The Independent candidate provided comic relief with his commercials in the September 3, 2020 General Election. That was fine in an election mercilessly robbed by COVID-19 of the excitement of a traditional Jamaican campaign.

However, to no one's surprise, given the history of voting patterns in Jamaica, Mr Chung picked up 49 votes in the final count, and then proceeded to file his request for a judicial recount. He ended up losing a further ballot.

We find ourselves in agreement with the victorious Jamaica Labour Party (JLP) candidate for Manchester Central, Ms Rhoda Crawford, that there should be a review of the circumstances under which magisterial recounts can be filed.

“…I think that the time has come for us to look at the laws that govern when and how, and the conditions under which magisterial recounts can be filed,” she was quoted as saying by this newspaper.

To be clear, such recounts are vital as a means of resolving very tight election races in constituencies. Example was the case of Westmoreland Eastern, where the JLP's Mr Daniel Lawrence first won, then tied the People's National Party's (PNP) Mr Luther Buchanan, then lost in the tie-breaker, before winning by 11 votes at the end of the judicial recount yesterday. He picked up 28 ballots to his opponent's 18.

Conversely, Mr Chung did not have the chance of a snowball in hell of overturning the results in Manchester Central. His claims of electoral irregularities seemed equally frivolous as the request for a recount. All that might be taken as more of a sideshow, except that it comes at a cost to the Electoral Office and the judiciary. In other words, taxpayers.

Indeed, Ms Crawford fielded a legal team of attorneys, for which they invoiced Mr Chung for $2,287,465. A bill for $150,000 was allegedly presented by councillor for the Manchester Division, Mr Jones Oliphant, who represented the losing PNP's Mr Peter Bunting.

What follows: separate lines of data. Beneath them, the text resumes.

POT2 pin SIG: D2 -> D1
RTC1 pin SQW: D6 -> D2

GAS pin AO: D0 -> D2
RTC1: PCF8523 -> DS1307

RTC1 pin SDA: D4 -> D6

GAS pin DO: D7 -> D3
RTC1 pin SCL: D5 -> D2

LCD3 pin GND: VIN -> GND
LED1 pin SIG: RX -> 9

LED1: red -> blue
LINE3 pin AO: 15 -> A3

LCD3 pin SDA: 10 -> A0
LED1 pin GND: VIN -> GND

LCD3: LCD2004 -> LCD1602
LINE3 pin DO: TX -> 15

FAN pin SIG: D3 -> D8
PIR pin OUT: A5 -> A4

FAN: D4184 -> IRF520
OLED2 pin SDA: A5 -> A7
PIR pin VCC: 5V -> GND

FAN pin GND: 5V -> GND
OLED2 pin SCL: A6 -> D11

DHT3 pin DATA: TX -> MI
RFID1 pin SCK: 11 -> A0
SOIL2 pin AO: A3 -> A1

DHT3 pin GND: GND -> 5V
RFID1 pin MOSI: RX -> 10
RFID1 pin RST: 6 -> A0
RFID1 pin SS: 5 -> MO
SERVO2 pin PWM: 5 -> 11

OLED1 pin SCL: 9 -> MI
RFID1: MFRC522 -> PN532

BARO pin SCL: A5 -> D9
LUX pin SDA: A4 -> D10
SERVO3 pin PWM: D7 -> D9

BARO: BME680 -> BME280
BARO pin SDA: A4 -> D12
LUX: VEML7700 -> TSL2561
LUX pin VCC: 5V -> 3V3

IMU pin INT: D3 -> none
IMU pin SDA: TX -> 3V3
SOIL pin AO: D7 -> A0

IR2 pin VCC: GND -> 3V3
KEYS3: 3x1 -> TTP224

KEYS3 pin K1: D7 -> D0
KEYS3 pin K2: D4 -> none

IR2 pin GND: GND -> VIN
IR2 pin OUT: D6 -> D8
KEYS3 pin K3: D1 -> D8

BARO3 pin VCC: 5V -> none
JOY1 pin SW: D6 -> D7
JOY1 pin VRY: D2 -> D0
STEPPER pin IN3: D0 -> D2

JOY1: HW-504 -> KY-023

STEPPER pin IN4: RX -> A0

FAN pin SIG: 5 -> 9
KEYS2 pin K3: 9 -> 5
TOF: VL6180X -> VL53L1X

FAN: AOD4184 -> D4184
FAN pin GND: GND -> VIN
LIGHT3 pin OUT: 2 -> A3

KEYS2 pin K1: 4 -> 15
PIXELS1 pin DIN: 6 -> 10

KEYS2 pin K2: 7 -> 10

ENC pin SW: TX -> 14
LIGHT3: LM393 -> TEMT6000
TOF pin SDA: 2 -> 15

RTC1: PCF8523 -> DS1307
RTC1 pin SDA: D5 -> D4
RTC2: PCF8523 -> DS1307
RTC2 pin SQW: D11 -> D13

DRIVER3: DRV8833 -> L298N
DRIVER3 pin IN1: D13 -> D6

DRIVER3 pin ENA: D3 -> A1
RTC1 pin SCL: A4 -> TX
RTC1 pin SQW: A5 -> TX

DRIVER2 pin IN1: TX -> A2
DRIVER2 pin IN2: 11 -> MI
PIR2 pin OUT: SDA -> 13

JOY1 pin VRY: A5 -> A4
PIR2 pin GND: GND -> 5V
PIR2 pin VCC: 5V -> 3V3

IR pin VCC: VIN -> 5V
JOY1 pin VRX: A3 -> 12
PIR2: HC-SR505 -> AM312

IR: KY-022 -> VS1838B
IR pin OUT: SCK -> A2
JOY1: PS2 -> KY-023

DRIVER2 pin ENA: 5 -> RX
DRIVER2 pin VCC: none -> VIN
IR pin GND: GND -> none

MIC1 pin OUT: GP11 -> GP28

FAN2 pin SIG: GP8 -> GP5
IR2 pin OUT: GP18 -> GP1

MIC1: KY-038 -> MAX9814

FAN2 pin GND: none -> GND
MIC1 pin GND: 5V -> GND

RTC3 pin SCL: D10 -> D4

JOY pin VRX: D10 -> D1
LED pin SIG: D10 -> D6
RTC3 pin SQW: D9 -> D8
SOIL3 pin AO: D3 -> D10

Unfortunately, we might never hear how much it cost the taxpayers, but one can assume it won't be less than what it cost Ms Crawford or Mr Bunting, who might be covered by campaign funds, assuming any was left over.

We, of course, have some doubt as to whether Mr Chung will be forced to pay up after hearing Chief Justice Bryan Sykes reiterating the candidate's right to file judicial recounts as part of our electoral law, and something to be encouraged in our democracy.

The Electoral Commission and the legislature should revisit this law. We think provision needs to be made to either prevent such obviously frivolous applications, or have the candidate cover the cost of the exercise.

This would ensure that only serious cases can prevail, as with Mr Richard Azan in Clarendon North Western, where an unusually high number — 1,107 — of ballots were rejected, and given that the PNP candidate lost by a mere 83 votes to the JLP's Mr Phillip Henriques.

Mr Chung has taken a joke too far, and only Justice Sykes is laughing.